Yelp/mrjob

don't list steps when pooling

Closed this issue · 1 comments

The pooling code uses API calls rather inefficiently. To find a cluster to join we:

  • use ListClusters to find all clusters in the WAITING state (in _usable_clusters())
  • for each of these clusters, call DescribeCluster (also in _usable_clusters(), see _check_cluster_state() for the comparison)
  • list all the cluster's steps (in _check_cluster_state())
  • for each cluster that passes this step, get all its instance groups/fleets (in _compare_cluster_setup())

There are several reasons we check a cluster's steps, and it turns out they're all outdated. First, we don't want to exceed the limit of 256 steps per cluster, but that only applies to clusters running AMIs prior to 3.1.1 (and 2.x clusters prior to 2.4.8). We could get around this by simply preventing the user from using pooling with such outdated AMIs.

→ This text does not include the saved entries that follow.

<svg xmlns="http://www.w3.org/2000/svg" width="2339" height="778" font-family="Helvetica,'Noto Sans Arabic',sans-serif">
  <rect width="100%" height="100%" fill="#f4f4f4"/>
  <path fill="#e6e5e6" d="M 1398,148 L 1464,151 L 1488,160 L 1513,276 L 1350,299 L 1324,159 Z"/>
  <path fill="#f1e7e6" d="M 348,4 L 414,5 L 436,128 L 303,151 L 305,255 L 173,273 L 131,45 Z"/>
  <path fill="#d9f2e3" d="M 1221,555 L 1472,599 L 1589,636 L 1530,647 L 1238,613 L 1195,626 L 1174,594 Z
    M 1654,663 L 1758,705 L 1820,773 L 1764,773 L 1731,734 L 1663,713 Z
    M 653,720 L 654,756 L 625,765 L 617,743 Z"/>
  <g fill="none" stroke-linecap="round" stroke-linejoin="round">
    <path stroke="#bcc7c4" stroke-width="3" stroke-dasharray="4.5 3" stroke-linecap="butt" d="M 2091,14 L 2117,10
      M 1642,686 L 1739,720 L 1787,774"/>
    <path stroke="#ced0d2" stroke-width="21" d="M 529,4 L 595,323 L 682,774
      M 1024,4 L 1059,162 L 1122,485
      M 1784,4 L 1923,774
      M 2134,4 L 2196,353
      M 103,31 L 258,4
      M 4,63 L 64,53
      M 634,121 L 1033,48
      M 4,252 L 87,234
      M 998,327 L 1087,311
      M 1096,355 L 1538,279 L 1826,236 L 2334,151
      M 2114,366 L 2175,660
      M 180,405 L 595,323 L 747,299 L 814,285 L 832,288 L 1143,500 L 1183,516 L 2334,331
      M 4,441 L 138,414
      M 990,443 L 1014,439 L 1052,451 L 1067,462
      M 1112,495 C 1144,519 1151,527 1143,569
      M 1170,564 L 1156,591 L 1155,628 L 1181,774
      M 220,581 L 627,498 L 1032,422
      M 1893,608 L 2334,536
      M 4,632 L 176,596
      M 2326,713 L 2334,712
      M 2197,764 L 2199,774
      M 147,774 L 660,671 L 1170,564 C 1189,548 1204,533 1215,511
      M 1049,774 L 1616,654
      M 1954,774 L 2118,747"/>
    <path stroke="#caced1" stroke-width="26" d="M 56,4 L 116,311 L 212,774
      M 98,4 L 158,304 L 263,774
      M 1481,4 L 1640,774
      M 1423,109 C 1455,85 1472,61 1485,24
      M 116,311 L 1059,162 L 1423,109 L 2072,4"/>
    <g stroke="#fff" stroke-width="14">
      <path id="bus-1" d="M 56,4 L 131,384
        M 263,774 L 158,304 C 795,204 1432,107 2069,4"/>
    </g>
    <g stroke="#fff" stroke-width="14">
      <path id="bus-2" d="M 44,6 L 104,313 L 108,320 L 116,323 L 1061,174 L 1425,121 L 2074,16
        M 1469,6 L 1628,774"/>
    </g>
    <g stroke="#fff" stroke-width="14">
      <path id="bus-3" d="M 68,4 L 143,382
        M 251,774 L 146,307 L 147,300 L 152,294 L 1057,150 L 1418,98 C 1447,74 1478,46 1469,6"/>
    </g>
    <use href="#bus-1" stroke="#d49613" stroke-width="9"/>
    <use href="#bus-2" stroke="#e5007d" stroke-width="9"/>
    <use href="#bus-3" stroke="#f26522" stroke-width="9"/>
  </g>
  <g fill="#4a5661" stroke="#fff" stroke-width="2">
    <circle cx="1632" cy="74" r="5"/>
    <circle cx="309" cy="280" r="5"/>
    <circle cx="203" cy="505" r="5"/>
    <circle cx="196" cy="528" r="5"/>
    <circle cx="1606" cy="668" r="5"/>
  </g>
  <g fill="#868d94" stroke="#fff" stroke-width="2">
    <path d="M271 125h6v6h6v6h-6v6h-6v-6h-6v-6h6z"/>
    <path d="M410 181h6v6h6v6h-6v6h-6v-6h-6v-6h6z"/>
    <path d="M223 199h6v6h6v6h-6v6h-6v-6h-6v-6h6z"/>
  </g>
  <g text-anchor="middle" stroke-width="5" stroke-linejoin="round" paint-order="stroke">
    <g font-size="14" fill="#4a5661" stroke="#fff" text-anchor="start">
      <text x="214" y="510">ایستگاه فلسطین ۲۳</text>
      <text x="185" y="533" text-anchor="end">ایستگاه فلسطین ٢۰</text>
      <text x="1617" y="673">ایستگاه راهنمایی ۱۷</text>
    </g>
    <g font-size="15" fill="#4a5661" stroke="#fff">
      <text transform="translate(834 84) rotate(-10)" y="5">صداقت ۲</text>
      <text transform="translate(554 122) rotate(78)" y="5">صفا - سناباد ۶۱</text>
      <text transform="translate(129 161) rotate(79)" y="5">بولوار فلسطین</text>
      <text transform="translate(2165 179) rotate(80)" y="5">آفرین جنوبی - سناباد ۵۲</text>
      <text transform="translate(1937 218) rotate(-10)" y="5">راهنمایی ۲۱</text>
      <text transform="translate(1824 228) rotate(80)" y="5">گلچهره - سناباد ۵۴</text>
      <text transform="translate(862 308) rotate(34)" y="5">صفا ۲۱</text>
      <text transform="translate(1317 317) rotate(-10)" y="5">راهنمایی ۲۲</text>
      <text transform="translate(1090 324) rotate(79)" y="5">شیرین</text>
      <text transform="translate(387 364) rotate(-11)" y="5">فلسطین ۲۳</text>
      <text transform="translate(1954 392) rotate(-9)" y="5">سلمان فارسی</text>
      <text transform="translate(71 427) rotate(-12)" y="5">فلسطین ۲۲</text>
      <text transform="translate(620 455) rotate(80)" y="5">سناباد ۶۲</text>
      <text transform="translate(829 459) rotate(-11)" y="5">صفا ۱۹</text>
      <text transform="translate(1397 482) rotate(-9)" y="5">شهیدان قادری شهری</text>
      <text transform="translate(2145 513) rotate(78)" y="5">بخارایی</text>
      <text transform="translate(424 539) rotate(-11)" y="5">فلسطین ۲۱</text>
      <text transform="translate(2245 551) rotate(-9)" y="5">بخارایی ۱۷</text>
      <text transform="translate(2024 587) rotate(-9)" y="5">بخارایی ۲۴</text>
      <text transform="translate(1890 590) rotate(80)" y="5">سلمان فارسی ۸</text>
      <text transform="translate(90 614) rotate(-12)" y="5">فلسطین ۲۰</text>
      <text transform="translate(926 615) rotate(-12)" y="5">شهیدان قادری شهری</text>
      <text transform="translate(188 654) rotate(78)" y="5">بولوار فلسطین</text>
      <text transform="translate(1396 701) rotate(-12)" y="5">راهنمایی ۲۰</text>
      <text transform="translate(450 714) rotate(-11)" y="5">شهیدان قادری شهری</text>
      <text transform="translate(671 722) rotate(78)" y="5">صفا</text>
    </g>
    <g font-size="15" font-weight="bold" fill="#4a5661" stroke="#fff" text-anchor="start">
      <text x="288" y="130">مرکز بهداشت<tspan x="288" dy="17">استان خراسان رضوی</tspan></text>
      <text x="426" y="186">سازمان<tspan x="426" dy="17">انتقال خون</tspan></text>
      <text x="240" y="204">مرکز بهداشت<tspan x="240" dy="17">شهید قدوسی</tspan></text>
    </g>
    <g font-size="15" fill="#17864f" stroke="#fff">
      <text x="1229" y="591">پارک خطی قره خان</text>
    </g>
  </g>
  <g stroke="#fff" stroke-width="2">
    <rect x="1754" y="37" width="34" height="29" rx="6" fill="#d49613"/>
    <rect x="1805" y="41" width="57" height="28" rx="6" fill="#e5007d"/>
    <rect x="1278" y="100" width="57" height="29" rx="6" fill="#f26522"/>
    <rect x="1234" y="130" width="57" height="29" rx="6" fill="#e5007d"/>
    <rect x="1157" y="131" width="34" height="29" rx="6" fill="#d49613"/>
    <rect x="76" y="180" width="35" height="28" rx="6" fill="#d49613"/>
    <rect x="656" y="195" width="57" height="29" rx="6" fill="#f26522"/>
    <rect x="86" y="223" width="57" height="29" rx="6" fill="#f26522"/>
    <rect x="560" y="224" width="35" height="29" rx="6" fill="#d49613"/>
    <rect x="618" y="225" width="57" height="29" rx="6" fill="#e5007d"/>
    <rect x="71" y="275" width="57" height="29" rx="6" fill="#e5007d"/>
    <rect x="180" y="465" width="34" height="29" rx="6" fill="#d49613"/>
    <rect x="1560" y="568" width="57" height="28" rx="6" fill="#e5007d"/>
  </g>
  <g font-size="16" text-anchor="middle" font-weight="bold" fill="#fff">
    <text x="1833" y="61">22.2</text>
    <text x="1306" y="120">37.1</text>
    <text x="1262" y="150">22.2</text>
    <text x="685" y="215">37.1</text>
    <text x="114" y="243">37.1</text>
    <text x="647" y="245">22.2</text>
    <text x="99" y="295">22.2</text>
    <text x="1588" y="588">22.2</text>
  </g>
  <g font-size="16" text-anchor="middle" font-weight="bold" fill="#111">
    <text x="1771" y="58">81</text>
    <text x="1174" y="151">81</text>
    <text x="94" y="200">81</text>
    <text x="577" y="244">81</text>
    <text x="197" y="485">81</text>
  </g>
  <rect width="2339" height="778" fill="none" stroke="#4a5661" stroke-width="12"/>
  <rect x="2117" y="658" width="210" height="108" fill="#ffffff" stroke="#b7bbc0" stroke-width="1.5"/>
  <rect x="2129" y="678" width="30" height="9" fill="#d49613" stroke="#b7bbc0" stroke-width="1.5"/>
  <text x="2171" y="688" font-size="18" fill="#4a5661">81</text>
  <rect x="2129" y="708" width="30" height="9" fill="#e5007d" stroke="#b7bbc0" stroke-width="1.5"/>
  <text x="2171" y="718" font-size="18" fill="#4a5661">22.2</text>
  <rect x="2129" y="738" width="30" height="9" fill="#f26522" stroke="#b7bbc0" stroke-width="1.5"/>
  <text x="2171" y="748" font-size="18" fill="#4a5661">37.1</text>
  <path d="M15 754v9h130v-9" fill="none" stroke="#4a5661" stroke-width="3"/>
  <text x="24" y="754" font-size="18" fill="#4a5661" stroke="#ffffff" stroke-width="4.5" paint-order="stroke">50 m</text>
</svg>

Second, there is some defensive code (in _check_cluster_state()) that worried about clusters having steps but failing to run them. This was always a somewhat mysterious issue, but it's several years old, and we can assume it's been fixed.

Finally, we want to know which step number the cluster is on because we included that in the S3 URI we use to "lock" the cluster. The reason for this is obscure, and goes back to the original locking code. Maybe the idea was to make locks self-expire once a step was added? In any case, there are many other ways to implement lock expiry, and they don't require knowledge of the step number.

Yep, the goal was to make locks "expire" when steps are added. So before we eliminate step num from locking, we need to have a mechanism for releasing cluster locks; see #2162.